O(nk) greedy solution (n = input size, k = radix of your digits), based on Stefan Kendall's answer above, but with the insight that you should probably be greedy and use the integer you have the most of first. I'm not positive it works for all inputs, but I racked my brain trying to think of a counter example where the greed would fail here, and haven't found one yet. Warning: cruddy python ahead - I did this to be quick and dirty, not pretty.

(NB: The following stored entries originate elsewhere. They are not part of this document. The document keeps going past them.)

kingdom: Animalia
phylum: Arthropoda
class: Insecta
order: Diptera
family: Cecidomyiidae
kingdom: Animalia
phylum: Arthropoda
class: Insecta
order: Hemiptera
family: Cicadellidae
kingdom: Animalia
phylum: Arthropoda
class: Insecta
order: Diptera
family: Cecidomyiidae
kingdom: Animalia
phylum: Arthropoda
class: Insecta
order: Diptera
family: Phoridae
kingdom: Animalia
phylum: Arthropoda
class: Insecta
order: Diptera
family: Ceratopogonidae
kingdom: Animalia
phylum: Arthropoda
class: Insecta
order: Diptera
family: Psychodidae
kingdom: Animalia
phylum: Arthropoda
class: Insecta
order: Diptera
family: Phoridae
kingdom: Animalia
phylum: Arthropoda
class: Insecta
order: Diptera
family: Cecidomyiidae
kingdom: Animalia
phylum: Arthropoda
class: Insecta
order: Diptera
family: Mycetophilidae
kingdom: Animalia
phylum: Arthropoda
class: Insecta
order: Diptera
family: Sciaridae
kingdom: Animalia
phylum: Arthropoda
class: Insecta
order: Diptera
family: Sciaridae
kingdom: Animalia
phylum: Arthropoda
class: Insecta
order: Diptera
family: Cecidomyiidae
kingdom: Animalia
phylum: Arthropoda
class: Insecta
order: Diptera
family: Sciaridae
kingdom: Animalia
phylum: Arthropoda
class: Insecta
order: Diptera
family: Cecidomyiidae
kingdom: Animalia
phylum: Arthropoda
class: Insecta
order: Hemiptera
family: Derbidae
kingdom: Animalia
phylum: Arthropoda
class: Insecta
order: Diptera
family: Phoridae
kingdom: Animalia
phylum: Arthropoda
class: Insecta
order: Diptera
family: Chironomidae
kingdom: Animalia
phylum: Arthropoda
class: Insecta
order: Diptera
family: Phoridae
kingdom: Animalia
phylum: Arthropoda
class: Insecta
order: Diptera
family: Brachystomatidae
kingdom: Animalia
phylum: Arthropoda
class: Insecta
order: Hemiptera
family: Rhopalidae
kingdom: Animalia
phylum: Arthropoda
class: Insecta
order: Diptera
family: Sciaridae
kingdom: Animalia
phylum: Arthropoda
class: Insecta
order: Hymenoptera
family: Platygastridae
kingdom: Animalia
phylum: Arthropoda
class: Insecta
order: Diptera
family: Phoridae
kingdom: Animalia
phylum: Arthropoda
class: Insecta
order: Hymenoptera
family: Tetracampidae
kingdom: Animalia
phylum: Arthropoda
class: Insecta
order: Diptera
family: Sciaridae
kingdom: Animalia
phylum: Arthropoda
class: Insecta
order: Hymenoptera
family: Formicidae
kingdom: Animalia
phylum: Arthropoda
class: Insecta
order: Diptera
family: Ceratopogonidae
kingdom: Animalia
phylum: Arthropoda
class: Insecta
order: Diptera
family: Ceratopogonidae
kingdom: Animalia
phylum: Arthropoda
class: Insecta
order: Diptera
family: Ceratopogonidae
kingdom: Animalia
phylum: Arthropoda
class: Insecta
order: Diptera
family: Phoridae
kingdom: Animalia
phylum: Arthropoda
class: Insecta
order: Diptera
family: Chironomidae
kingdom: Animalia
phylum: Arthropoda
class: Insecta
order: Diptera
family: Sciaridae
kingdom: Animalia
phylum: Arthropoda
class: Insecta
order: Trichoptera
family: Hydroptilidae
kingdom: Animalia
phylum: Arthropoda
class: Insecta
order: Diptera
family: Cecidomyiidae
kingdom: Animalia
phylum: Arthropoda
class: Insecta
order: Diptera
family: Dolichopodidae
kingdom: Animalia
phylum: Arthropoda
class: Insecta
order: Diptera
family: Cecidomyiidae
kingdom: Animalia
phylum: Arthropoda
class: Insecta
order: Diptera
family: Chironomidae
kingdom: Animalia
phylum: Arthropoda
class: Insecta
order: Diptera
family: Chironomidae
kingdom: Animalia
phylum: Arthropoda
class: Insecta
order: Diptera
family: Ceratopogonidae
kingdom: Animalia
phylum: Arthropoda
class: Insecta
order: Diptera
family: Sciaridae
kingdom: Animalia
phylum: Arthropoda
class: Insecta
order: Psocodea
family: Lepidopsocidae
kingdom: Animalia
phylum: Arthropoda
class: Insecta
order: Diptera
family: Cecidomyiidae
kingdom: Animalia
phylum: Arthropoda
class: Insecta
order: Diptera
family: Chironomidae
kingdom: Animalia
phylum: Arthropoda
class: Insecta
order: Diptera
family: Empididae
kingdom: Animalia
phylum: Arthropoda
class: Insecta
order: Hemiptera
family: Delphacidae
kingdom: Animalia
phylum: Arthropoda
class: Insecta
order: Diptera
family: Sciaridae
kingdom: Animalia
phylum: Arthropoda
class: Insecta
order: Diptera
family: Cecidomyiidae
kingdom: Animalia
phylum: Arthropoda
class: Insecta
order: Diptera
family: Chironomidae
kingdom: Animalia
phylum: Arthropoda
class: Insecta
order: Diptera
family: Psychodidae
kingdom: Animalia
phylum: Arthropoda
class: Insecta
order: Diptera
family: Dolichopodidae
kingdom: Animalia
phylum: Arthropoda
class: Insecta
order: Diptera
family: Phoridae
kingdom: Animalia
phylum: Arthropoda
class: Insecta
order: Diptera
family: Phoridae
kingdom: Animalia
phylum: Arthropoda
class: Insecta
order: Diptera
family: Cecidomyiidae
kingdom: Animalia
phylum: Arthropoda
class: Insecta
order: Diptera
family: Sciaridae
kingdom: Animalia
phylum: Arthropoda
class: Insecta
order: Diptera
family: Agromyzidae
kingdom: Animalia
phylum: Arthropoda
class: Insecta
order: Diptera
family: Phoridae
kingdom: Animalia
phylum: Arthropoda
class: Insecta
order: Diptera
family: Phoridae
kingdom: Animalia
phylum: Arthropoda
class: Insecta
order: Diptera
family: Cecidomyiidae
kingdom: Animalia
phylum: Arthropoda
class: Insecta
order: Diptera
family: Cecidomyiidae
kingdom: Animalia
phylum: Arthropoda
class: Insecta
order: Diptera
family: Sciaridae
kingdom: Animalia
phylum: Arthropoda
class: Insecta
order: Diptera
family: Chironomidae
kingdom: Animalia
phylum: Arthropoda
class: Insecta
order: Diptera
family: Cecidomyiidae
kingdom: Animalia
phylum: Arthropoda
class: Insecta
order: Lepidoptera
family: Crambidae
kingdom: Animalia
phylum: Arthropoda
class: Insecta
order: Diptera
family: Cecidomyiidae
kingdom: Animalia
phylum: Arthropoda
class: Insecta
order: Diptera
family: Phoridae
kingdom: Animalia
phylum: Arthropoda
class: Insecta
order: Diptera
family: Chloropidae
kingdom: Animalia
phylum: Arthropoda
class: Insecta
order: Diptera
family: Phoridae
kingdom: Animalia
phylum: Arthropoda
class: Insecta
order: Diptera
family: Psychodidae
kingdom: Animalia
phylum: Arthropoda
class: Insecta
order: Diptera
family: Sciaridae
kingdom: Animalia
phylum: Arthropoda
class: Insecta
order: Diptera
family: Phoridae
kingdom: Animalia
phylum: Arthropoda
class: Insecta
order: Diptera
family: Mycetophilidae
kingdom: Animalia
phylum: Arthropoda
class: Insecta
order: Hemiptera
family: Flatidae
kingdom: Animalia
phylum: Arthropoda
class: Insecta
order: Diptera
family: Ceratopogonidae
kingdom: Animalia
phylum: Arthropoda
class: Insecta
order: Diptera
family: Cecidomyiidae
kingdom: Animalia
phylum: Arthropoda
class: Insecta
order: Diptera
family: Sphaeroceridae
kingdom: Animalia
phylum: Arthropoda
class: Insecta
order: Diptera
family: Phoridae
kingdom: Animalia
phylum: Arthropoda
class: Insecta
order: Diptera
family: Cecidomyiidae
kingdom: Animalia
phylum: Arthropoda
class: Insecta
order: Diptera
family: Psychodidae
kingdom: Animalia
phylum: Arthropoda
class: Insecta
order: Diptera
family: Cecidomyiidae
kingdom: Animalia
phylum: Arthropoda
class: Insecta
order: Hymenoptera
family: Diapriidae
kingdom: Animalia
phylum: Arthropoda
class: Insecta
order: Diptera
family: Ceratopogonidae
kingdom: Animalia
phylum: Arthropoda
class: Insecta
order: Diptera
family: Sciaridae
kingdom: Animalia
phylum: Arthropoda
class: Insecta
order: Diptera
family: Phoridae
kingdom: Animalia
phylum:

Check whether a digit may be used given the current state:
def ok(s, n, v):
l = len(s)
if l < n:
n = l
if n < 1:
return True
if str(v) in s[-n:]:
return False
return True
Helper which does all the work - loop through the counts, find the one with maximum number of repetitions left which is usable, and select it. Repeat.
def go(counts, n):
output = ""
max = 0
more = True
while max >= 0:
max = -1
pos = -1
more = False
for i in range(10):
if counts[i] > 0:
more = True
if counts[i] > max and counts[i] > 0 and ok(output, n, i):
max = counts[i]
pos = i
if max < 0:
if more:
return "No solution"
return output
counts[pos] = counts[pos] - 1
output = output + str(pos)
Main function:
def blockify(s, fold):
counts = [0,0,0,0,0,0,0,0,0,0]
for letter in s:
counts[int(letter)] = counts[int(letter)] +1
return go(counts, fold)
I feel like there's probably a counterexample that this fails on, but I can't think of one.